Die Gemeinden, die durch die letzten Steuerreformen und damit verbundene Einnahmenausfälle
ohnehin finanziell in Bedrängnis geraten sind, trifft diese Entscheidung hart, da mit der
bevorstehenden Getränkesteuerrückzahlung enorme Ausgaben auf sie zukommen und manche
Gemeinden diese Rückzahlungen finanziell nicht verkraften werden. Der österreichische
Städtebund rechnet mit rund 60.000 Einzelverfahren, in denen jeweils über die
Rückzahlungsanträge von Handel und Gastronomie abzusprechen sein wird. Der Gesamtbetrag der
Rückzahlungssumme kann noch nicht genau abgeschätzt werden, da derzeit einmal die großen
Gemeinden rechtliche Musterverfahren ausarbeiten. Bundesweit wird es aber nach realistischen
Einschätzungen um ca. 1,1 Milliarden EUR gehen.

Die Gemeinden stehen nun vor zwei finanziellen Belastungen: Erstens vor dem bereits seit dem
Jahr 2000 wirksame Entfall der bis dahin nicht unwesentlichen Getränkesteuereinnahmen. Zweitens
vor den nun auf sie zukommenden Belastungen durch die Getränkesteuerrückzahlungsverfahren.
Wenn der Bund hier keine Hilfe leistet, werden ein großer Teil der Gemeinden zahlungsunfähig,
können keine Investitionen mehr durchführen und viele Gemeindeeinrichtungen sowie kommunale
Sozialeinrichtungen und Sozialmaßnahmen sind gefährdet.

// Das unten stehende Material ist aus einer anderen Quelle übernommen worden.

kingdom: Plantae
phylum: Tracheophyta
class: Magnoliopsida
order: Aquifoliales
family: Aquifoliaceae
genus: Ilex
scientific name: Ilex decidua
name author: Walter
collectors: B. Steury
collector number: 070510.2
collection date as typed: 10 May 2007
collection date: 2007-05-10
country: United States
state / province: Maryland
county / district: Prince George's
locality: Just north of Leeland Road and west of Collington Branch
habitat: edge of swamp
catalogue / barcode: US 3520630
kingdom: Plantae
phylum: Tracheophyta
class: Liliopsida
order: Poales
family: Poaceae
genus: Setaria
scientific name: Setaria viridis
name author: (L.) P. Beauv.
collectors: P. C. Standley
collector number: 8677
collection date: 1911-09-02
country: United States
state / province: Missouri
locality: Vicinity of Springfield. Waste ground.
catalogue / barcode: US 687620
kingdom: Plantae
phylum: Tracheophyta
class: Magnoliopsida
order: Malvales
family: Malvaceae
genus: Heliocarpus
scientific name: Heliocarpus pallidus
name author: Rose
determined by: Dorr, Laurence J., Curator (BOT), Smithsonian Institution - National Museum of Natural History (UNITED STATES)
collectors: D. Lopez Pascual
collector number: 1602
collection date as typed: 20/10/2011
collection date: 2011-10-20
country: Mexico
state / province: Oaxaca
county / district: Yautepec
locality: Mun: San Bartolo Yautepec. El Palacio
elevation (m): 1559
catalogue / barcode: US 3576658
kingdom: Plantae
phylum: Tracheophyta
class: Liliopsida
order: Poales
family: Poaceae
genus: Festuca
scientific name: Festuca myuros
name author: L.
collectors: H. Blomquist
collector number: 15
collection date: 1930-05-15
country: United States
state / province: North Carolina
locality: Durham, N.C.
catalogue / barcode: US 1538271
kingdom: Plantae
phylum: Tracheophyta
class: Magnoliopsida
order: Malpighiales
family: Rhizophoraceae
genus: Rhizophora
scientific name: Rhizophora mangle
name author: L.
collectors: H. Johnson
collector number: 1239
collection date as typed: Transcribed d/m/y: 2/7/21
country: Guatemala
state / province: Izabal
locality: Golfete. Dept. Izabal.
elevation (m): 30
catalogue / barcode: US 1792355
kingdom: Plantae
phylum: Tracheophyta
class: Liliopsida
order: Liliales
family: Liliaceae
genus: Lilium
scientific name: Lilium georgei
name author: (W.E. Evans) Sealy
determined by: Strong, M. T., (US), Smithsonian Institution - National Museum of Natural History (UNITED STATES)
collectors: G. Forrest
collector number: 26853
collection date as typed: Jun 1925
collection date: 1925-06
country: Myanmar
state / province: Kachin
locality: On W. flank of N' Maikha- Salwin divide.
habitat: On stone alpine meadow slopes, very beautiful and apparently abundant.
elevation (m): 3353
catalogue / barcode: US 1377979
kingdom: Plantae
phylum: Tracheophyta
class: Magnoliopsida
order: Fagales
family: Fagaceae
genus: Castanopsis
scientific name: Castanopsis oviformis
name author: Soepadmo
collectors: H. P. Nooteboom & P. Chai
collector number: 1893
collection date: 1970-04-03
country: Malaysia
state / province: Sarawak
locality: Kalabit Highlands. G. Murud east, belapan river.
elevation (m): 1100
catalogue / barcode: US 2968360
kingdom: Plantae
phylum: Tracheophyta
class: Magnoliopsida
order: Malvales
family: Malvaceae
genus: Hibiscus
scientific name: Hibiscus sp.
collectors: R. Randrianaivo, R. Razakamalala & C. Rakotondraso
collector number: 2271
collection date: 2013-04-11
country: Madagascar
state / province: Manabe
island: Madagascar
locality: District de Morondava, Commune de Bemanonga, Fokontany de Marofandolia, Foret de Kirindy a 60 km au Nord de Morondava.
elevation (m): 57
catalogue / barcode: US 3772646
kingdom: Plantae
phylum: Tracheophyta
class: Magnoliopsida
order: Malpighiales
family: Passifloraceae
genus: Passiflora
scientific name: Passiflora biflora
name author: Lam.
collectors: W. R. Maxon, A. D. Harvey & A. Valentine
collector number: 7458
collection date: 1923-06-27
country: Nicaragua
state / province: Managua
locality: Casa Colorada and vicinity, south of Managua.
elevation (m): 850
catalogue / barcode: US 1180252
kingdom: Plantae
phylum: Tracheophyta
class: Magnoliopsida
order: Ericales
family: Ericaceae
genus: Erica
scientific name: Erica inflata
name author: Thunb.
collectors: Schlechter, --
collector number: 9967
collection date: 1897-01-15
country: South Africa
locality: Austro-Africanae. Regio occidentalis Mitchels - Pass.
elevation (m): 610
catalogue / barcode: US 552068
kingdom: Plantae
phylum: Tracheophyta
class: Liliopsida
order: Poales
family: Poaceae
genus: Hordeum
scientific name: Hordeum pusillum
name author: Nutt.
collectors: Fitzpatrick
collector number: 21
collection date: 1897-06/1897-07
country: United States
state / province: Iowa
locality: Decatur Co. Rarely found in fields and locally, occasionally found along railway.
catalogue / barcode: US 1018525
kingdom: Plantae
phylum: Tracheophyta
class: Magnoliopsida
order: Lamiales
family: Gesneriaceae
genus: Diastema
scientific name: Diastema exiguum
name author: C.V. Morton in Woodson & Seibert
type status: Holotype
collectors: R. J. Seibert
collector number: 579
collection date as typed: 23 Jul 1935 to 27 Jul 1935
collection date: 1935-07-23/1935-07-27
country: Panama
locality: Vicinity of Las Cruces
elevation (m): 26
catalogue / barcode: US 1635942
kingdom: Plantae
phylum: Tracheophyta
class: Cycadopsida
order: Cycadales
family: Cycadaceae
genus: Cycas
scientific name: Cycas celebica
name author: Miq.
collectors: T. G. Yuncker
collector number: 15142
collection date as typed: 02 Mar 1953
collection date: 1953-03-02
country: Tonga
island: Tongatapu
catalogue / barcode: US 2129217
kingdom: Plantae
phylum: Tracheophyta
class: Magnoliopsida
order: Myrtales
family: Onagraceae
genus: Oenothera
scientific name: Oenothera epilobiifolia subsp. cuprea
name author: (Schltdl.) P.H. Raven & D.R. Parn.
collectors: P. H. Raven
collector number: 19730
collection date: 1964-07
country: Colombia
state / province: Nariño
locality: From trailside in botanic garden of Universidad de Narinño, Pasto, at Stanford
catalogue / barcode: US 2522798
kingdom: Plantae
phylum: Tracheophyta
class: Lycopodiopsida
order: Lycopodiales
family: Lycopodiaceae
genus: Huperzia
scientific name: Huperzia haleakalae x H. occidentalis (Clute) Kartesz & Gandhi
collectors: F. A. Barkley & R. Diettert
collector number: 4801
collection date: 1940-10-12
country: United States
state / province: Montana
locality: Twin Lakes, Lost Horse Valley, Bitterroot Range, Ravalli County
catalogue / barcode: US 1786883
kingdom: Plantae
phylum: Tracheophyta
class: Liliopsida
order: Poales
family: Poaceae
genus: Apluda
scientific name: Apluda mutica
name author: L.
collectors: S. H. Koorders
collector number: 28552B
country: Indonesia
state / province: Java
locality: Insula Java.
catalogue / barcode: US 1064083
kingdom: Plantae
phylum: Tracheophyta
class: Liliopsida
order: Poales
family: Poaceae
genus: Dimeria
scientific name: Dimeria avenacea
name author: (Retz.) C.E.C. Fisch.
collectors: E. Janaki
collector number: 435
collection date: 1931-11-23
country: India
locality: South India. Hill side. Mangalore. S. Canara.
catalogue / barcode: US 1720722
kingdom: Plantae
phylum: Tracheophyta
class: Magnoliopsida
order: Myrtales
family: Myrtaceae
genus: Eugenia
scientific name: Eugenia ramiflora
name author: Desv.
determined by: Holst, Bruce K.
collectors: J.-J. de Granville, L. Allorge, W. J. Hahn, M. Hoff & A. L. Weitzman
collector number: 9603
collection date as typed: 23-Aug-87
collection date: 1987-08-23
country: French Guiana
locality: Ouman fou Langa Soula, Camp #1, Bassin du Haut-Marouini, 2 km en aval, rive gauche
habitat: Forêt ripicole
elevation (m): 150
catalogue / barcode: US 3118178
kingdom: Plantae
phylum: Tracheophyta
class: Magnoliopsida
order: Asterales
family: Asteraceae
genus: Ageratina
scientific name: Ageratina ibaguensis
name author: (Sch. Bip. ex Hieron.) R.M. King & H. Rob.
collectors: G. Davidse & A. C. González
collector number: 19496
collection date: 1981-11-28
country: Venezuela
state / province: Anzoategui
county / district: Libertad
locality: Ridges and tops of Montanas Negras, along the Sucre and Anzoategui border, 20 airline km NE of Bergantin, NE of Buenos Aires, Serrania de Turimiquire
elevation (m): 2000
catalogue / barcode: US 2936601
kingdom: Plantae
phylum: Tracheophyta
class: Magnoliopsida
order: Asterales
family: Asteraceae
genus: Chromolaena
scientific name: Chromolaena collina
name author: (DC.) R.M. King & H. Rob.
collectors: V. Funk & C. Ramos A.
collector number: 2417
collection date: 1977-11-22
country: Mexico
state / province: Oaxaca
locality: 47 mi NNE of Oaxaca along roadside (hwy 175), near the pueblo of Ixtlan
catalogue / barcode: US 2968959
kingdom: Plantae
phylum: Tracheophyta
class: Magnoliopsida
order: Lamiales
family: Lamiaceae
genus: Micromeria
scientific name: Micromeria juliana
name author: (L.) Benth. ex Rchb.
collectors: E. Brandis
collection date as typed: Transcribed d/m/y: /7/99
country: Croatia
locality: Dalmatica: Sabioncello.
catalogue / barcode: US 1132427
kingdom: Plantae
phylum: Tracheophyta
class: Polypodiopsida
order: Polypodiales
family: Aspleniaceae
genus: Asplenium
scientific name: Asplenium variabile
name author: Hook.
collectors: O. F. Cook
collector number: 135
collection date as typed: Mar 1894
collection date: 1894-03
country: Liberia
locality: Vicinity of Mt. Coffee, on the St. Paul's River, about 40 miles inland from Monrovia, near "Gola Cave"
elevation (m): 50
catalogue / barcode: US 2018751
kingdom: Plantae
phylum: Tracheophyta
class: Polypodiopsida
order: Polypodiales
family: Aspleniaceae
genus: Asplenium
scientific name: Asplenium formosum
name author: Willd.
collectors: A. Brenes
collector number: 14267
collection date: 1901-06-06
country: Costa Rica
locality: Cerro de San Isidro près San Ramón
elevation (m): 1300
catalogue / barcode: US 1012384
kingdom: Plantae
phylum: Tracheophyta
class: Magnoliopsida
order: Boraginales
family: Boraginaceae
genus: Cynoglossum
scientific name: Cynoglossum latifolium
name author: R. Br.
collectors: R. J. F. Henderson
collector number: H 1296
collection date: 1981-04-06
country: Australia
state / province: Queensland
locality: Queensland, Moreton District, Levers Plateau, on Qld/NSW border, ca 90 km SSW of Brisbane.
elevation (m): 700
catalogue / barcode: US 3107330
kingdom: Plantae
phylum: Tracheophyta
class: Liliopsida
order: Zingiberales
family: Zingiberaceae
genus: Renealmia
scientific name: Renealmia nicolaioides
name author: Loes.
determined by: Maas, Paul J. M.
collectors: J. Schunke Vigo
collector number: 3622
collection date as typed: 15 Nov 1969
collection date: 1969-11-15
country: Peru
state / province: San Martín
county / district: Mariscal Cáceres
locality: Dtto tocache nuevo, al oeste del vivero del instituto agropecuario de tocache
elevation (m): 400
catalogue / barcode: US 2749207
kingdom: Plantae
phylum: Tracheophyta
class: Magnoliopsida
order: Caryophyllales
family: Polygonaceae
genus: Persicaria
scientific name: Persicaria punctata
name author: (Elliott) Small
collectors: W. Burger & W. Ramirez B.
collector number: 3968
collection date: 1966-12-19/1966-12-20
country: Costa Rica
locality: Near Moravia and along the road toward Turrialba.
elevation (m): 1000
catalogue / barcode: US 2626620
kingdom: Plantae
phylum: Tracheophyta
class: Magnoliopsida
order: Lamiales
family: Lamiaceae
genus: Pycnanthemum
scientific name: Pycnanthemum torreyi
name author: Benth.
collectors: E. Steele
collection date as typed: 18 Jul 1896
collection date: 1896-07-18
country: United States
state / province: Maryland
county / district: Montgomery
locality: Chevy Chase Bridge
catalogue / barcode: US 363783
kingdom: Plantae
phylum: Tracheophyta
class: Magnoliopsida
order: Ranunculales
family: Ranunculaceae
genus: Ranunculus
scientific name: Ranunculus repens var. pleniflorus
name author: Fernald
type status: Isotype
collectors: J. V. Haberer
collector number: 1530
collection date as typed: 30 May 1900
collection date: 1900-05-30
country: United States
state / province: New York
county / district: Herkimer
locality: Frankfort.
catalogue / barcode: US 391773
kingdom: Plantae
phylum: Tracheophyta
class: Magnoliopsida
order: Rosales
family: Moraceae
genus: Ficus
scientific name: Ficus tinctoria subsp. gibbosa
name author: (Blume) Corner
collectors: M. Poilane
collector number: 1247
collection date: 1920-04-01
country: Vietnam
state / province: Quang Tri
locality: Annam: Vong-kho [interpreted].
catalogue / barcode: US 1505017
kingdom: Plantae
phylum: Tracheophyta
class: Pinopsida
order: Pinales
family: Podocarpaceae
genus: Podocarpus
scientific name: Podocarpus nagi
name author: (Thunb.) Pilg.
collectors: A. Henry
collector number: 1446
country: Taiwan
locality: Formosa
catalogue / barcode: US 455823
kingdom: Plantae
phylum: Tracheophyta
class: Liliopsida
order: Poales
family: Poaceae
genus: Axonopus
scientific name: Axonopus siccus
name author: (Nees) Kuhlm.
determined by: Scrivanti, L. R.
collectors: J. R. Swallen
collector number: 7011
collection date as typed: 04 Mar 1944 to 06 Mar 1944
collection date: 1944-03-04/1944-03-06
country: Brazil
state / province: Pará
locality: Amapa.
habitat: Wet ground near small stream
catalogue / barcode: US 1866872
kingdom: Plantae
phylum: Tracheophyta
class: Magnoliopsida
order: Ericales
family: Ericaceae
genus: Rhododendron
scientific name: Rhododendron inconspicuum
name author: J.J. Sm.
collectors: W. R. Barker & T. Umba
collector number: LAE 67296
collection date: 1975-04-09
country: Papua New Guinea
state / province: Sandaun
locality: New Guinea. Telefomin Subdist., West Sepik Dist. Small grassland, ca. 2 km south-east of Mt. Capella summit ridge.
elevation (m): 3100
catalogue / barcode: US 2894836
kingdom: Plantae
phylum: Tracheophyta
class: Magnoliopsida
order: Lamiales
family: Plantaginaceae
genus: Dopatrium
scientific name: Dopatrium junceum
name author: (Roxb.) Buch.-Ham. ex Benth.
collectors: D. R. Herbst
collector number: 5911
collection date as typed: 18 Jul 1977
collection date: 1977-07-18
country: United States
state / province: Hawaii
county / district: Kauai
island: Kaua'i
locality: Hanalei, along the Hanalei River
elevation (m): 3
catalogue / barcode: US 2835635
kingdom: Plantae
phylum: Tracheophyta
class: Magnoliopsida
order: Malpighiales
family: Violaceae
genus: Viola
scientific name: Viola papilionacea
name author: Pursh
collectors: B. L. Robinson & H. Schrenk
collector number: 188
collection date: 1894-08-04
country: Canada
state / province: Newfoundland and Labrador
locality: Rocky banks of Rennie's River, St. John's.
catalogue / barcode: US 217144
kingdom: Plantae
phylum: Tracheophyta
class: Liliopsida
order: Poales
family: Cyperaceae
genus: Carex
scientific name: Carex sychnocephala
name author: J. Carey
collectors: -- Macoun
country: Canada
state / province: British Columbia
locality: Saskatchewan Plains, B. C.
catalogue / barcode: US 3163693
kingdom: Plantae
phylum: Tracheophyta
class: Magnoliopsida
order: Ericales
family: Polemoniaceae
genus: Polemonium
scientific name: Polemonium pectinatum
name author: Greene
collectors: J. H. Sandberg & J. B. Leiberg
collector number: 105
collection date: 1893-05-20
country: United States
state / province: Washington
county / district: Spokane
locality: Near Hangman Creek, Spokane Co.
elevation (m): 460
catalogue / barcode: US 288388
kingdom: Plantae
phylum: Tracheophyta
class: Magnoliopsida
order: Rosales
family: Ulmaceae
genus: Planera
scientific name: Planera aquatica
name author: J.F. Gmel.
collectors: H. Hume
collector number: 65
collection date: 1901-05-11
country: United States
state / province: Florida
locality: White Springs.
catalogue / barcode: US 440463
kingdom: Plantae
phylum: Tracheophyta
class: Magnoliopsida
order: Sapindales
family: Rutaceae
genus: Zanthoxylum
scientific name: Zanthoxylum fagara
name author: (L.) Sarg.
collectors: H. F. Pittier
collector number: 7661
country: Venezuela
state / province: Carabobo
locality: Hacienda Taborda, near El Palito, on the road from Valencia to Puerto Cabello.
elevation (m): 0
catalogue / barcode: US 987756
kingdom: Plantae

Der Bund hat sich im Stabilitätspakt 1999 im Artikel 4 Abs. 5 lit. b verpflichtet: „ Wird der Ertrag
einer ausschließlichen Abgabe durch ein Urteil eines Höchstgerichtes vermindert, wird der Bund
über geeignete Vorschläge der betroffenen Gebietskörperschaften rechtliche Rahmenbedingungen
für ausschließliche Abgaben der betroffenen Gebietskörperschaften schaffen, die bundesweit einen
möglichst weitgehenden Ersatz schaffen."
Die Einnahmenverluste der Gemeinden seit dem Entfall
der Getränkesteuerabgabe wurden jedoch nicht eins-zu-eins sondern nur teilweise vom Bund durch
den Finanzausgleich kompensiert.

Nun gilt es aber, nicht nur den bisherigen teilweisen Getränkeabgabenentfall der Gemeinden
auszugleichen sondern es müssen die Kommunen im Fall eintretender
Rückzahlungsverpflichtungen rasch schadlos gehalten werden. Des weiteren werden durch die
aufwändigen Rückzahlungsverfahren noch hohe zusätzliche Verwaltungskosten auf die Gemeinden
zukommen (Experten rechnen mit ca. 25 Mio. EUR Mehrbelastung durch den erhöhten
Verwaltungsaufwand, noch dazu wo die gesamte Beweislast bei den Gemeinden liegt!). Die
Bundesregierung hat bis jetzt noch immer keine Lösung vorgelegt bzw. umgesetzt.
Die unterzeichneten Abgeordneten stellen daher folgende


Anfrage

1.    a.  Welche Maßnahmen werden von Seiten der Bundesregierung  ergriffen,  um den
Gemeinden einen vollständigen Ausgleich für den Getränkesteuerentfall zu gewährleisten?
b. Welche Maßnahmen werden von Seiten des Bundesministers für Finanzen ergriffen, um
den   Gemeinden   einen   vollständigen   Ausgleich   für   den   Getränkesteuerentfall   zu
gewährleisten?

2.                                     a.  Welche Maßnahmen werden von Seiten der Bundesregierung ergriffen,  um den
Gemeinden einen vollständigen Ausgleich für die drohende Getränkesteuerrückzahlung zu
gewährleisten?

b. Welche Maßnahmen werden von Seiten des Bundesministers für Finanzen ergriffen, um
den Gemeinden einen vollständigen Ausgleich für die drohende Getränkesteuerrückzahlung
zu gewährleisten?

3.         a.  Welche Maßnahmen werden von Seiten der Bundesregierung ergriffen, um den
Gemeinden einen vollständigen Ausgleich für den massiv erhöhten Verwaltungsaufwand bei
der drohende Getränkesteuerrückzahlung zu gewährleisten?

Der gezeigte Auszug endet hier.